Players such Reliance Gas, which offers domestic connections in Maharashtra, Madhya Pradesh, Gujarat and Rajasthan, could now get into domestic LPG business aggressively.

Govt vs private LPG prices

Other private players in the LPG market like Puregas, part of Aegis Logistics, are selling cooking gas at Rs 87/kg. The price per kilogram of LPG gas for Reliance Gas and GoGas is Rs 80. With LPG prices increasing to record highs, prices offered by private players are now comparable to the same of Oil Marketing Companies (OMCs). A 14.2 kg gas cylinder offered by Indian Oil Corporation (IOC), Bharat Petroleum Corporation Limited (BPCL) and Hindustan Petroleum Corporation Limited (HPCL) costs around Rs 891.50 or Rs 63 per kilo of LPG.

The private companies also claim that they offer faster service and fresh connections within 48 hours. Most dealers of private companies offer cylinders immediately with minimal paperwork to woo consumers, new to a city. Comparably, getting an LPG connection from a PSU can take days, if not weeks in some cases.

The private players in the LPG market are also banking on relaxations given in the Parallel Marketing System (PMS) of LPG as allowed by the Ministry of Petroleum and Natural Gas. According to CRISIL, the scope for parallel marketers in India includes importing, storing, transporting, bottling, marketing, distribution and sale – or any activity relating to the LPG business.

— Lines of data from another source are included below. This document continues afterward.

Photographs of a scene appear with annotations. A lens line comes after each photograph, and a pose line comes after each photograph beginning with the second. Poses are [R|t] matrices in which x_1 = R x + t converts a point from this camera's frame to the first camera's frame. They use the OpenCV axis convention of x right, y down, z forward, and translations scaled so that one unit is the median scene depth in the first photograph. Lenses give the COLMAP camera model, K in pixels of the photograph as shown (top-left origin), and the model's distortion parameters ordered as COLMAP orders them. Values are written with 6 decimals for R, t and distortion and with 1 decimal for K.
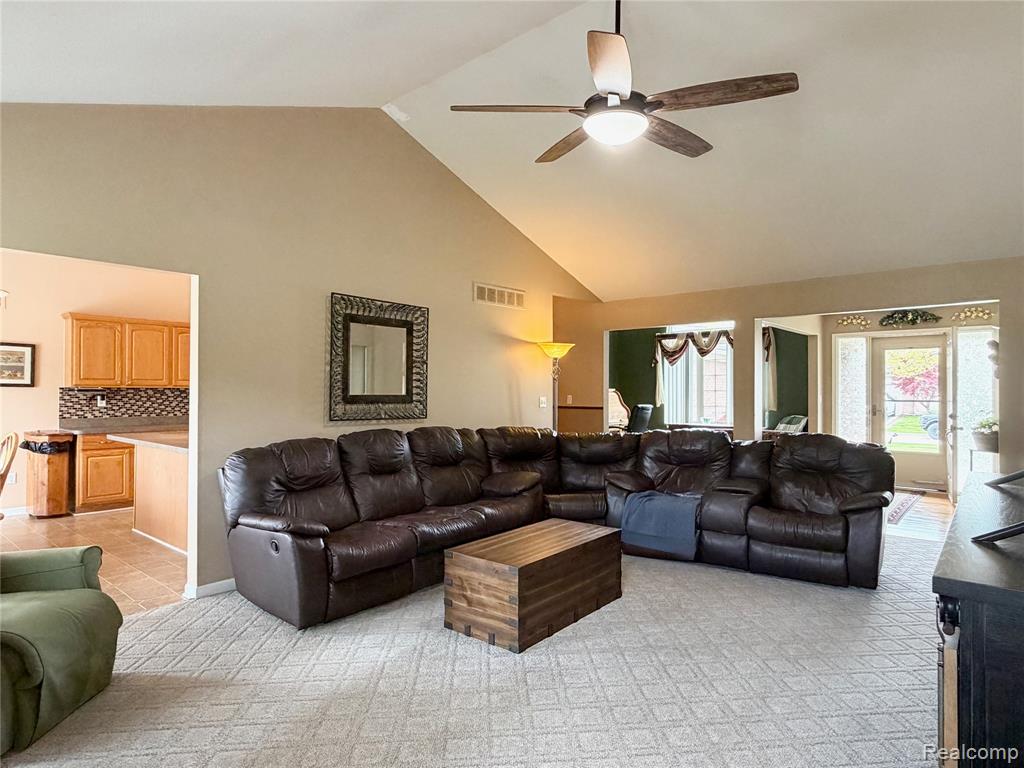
lens RADIAL K [[589.6, 0, 512.0], [0, 589.6, 384.0], [0, 0, 1]] dist [0.001362, 0.000439]
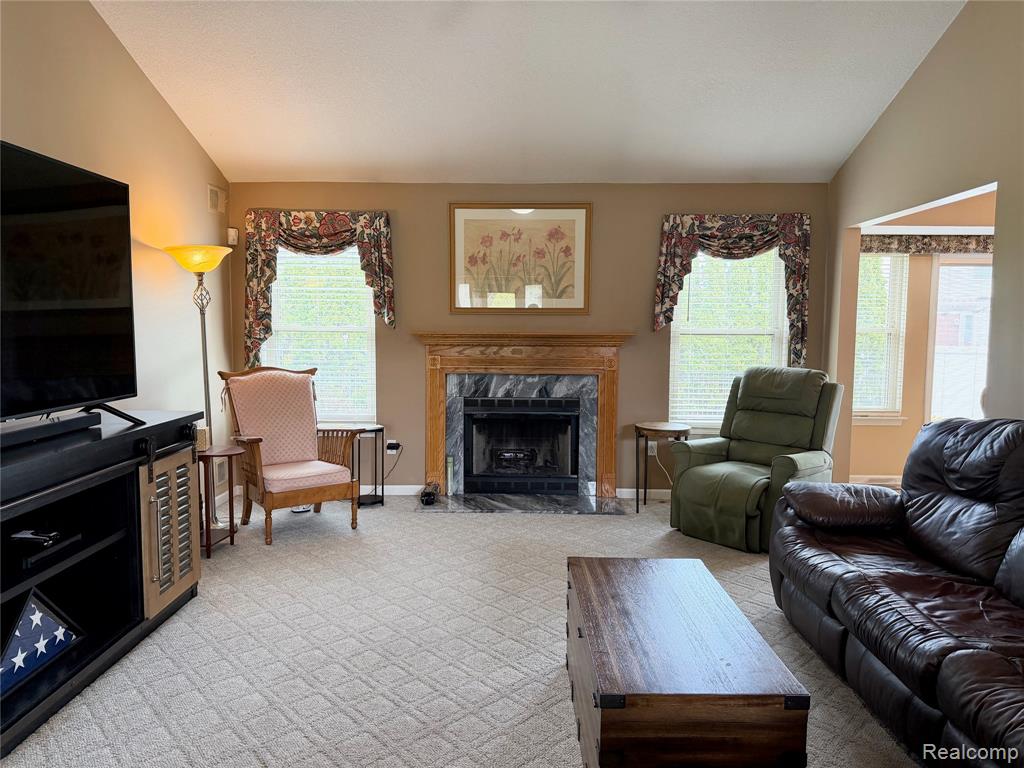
lens RADIAL K [[716.9, 0, 512.0], [0, 716.9, 384.0], [0, 0, 1]] dist [0.138971, -0.206176]
pose [[-0.773718, 0.045689, -0.631881, 0.430877], [-0.003546, 0.997068, 0.076436, 0.003034], [0.633521, 0.061380, -0.771287, 1.075884]]
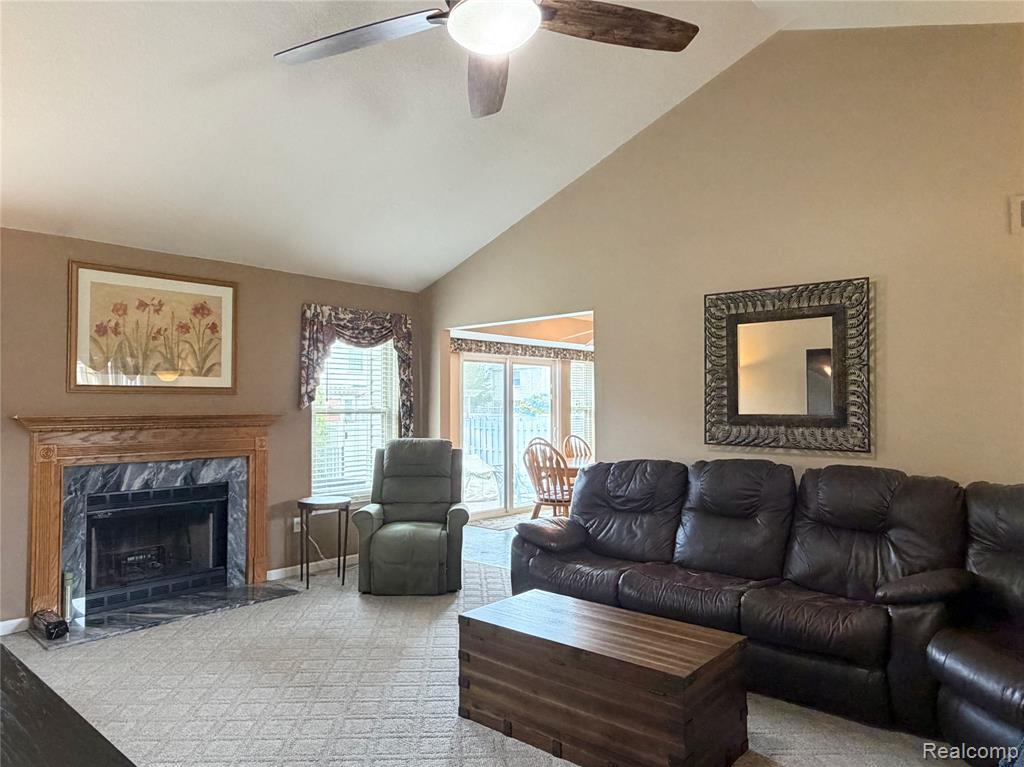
lens RADIAL K [[674.4, 0, 512.0], [0, 674.4, 383.5], [0, 0, 1]] dist [0.007649, -0.000472]
pose [[-0.025605, -0.036061, -0.999022, 0.645632], [0.011524, 0.999272, -0.036365, 0.006415], [0.999606, -0.012444, -0.025171, 0.703359]]
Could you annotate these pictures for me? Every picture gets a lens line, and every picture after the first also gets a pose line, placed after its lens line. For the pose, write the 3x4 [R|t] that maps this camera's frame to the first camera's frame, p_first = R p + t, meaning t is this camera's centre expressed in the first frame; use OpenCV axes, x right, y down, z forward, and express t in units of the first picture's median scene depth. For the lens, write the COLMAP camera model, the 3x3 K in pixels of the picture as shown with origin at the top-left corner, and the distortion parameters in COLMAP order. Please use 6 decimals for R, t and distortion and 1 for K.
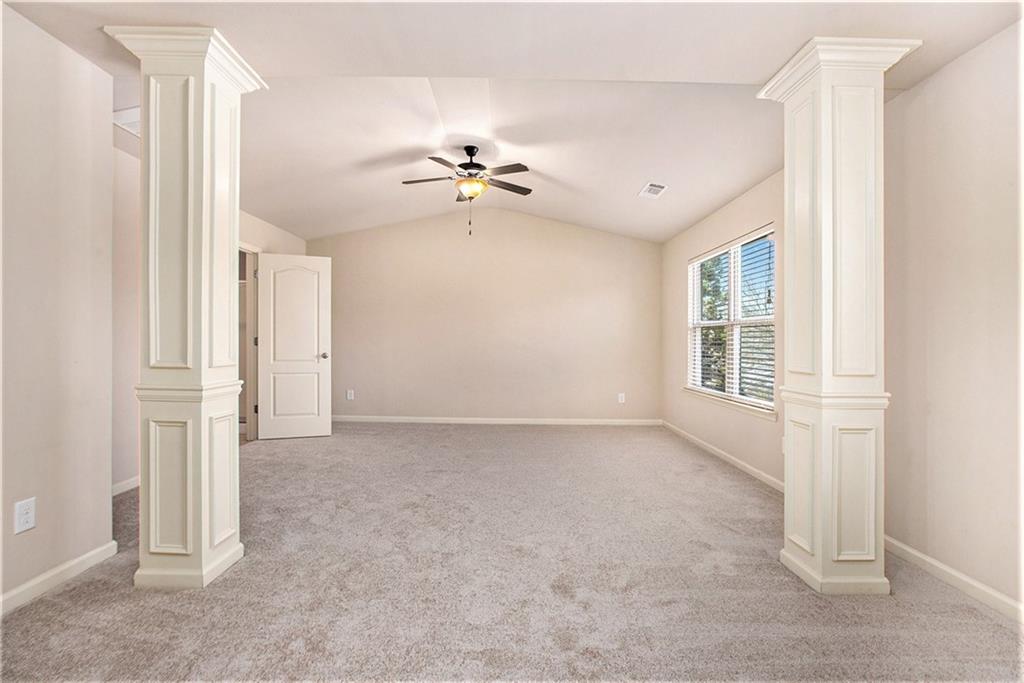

Reliance edge in LPG market

The LPG cylinders sold by private players cost more as they are selling imported LPG, which is subject to a 5% customs duty, an official, requesting anonymity,  from one of the private players explained. “The LPG sold by PSUs is made from crude oil that has no import duty. The private players without refineries, basically everyone except Reliance, have to either buy finished products from domestic refiners, or import them from the international market. This pushes up input costs for private companies, resulting in more expensive domestic cylinders,” the official was quoted in the media report.